Internet Resilience Index Methodology

Introduction

About the Index

The Internet plays a critical role in society today. Unfortunately, not all countries are on a level playing field with regards to a resilient Internet infrastructure. Many low-income countries have under-provisioned networks and cable infrastructure, or they lack redundant interconnection systems. In these countries (or regions), the likelihood of Internet outages occurring is much higher than in other countries.

Measuring Internet resilience is not an easy task as there are several building blocks underpinning the Internet’s complex infrastructure. Additionally, the Internet landscape varies considerably around the world and to be able to objectively compare countries - on a common ground - there needs to be an objective set of metrics that track and record the different components that contribute to the resiliency of the Internet.

To achieve this task, the Internet Society created the Pulse Internet Resilience Index (IRI). This document outlines the approach used to build the Index, the selection of indicators and the underlying data sources, the weighting scheme, and the aggregation and imputation methods used.

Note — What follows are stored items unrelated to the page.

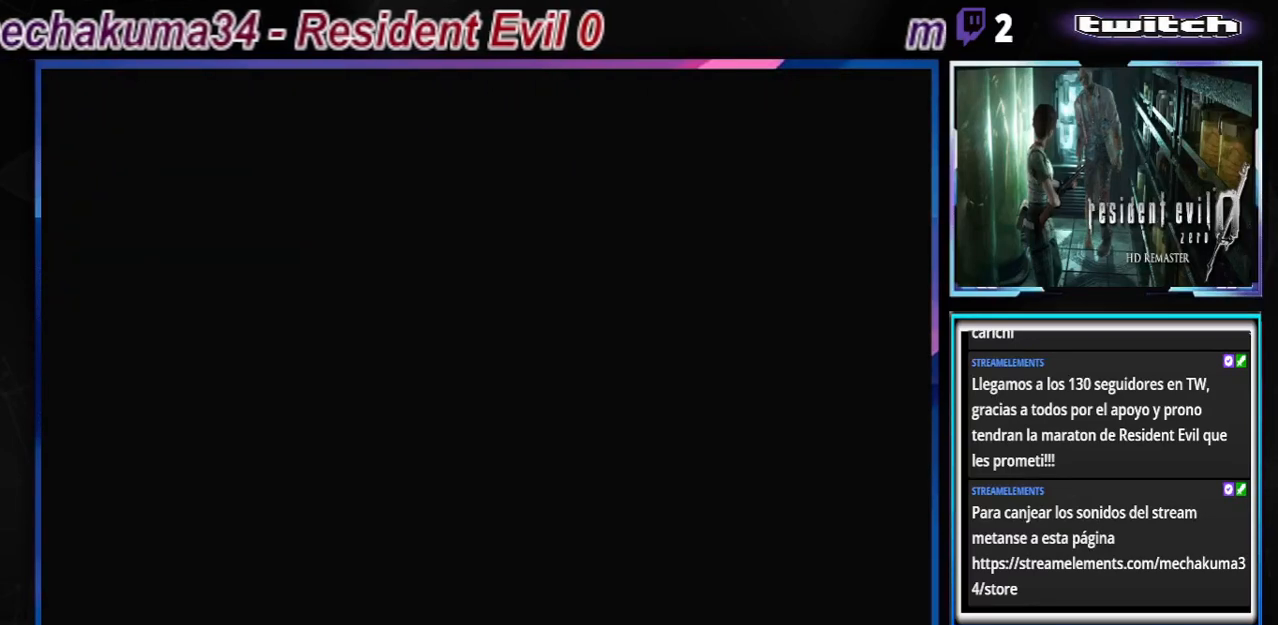
{"buttons": [], "left_stick": "up-left", "events": [[433, "left_stick", "up-left"]]}
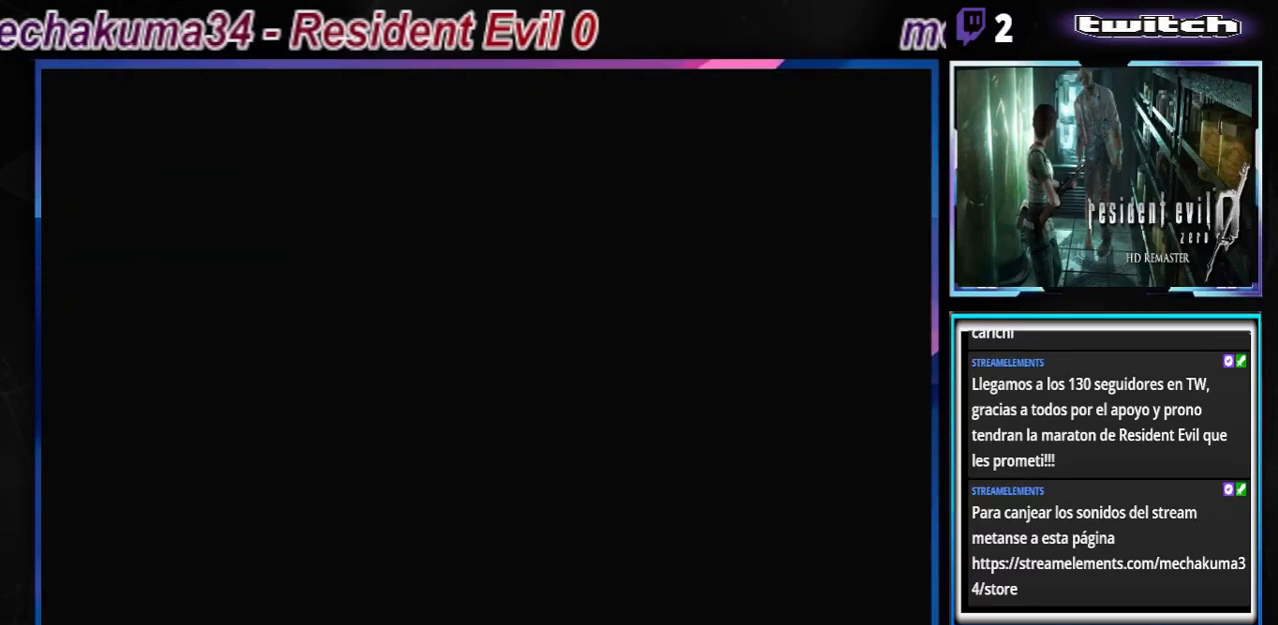
{"buttons": ["B"], "left_stick": "up-left", "events": [[33, "B", "down"]]}
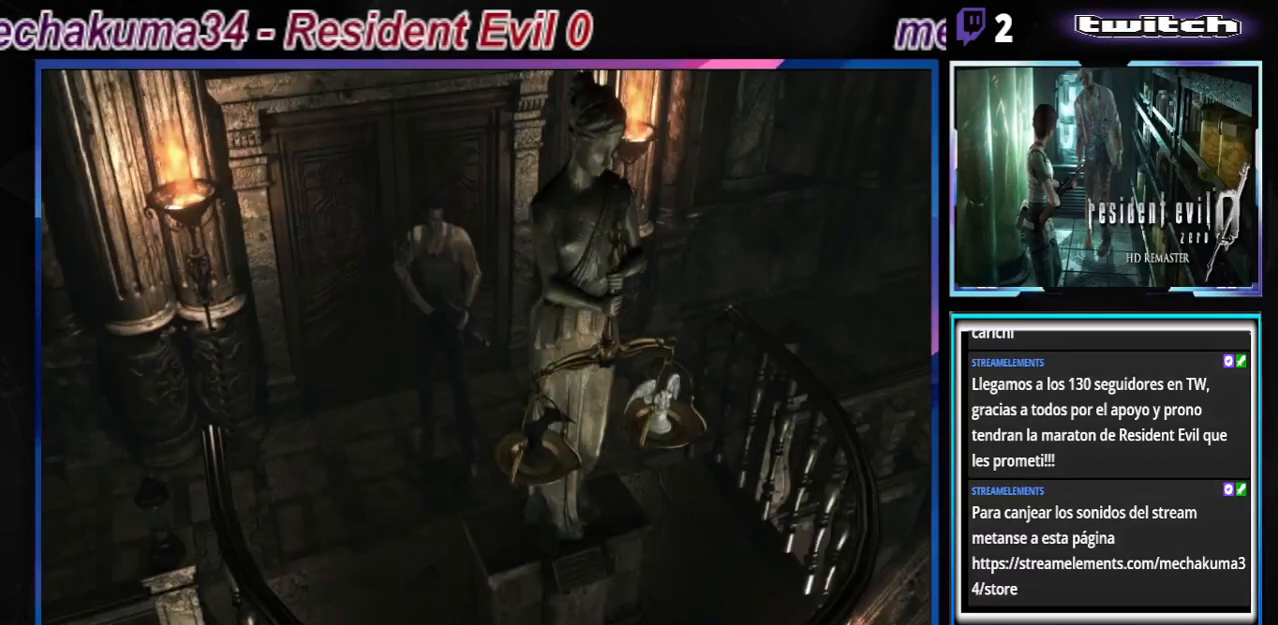
{"buttons": ["B"], "left_stick": "up-left", "events": []}
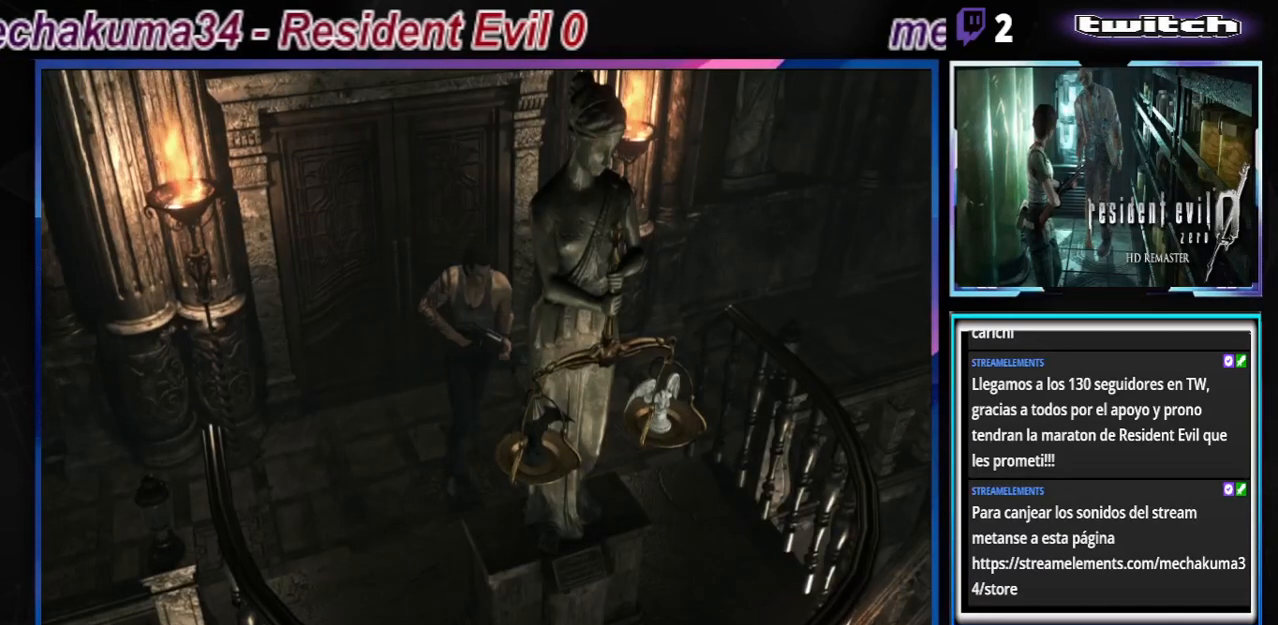
{"buttons": ["B"], "left_stick": "up-left", "events": []}
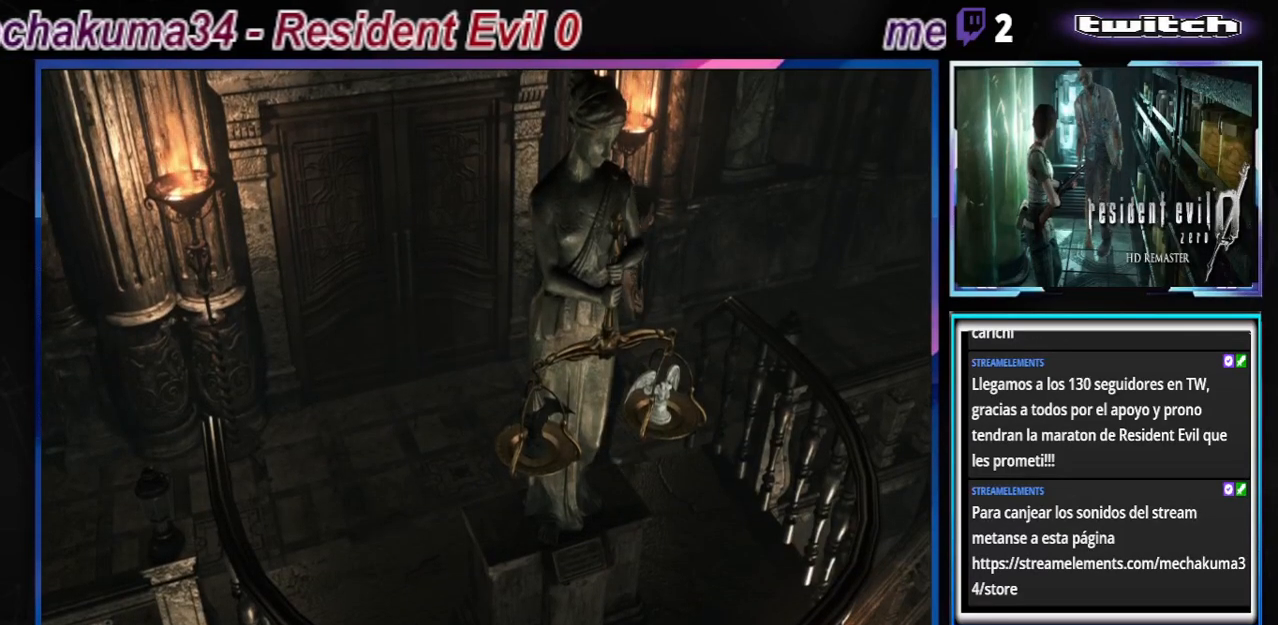
{"buttons": ["B"], "left_stick": "up-right", "events": [[400, "left_stick", "up-right"]]}
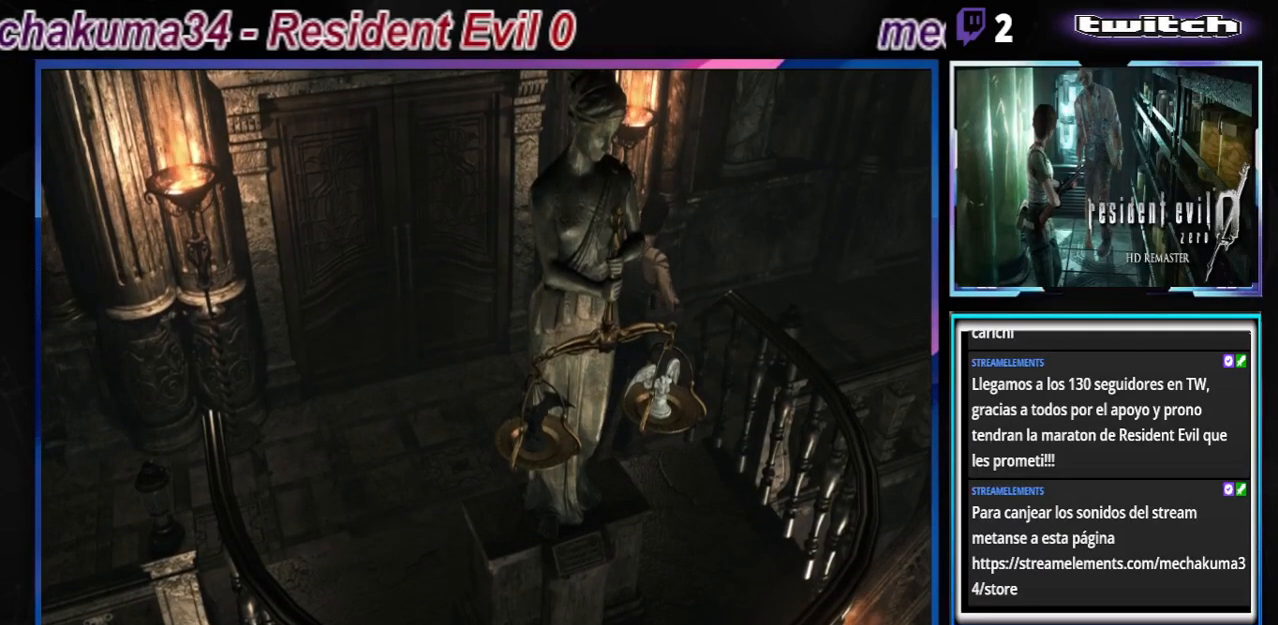
{"buttons": ["B"], "left_stick": "up", "events": [[167, "left_stick", "up"], [267, "left_stick", "up-left"], [467, "left_stick", "up"]]}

The Four Pillars of a Resilient Internet Ecosystem

To grasp the multi-faceted nature of the Internet, the Index is built on four main pillars, which together contribute to the smooth operation of the Internet. The pillars are:

  1. Infrastructure: The existence and availability of physical infrastructure that provides Internet connectivity.
  2. Performance: The ability of the network to provide end-users with seamless and reliable access to Internet services.
  3. Security: The ability of the network to resist intentional or unintentional disruptions through the adoption of security technologies and best practices.
  4. Market Readiness: the ability of the market to self-regulate and provide affordable services to end-users as part of a diverse and competitive market.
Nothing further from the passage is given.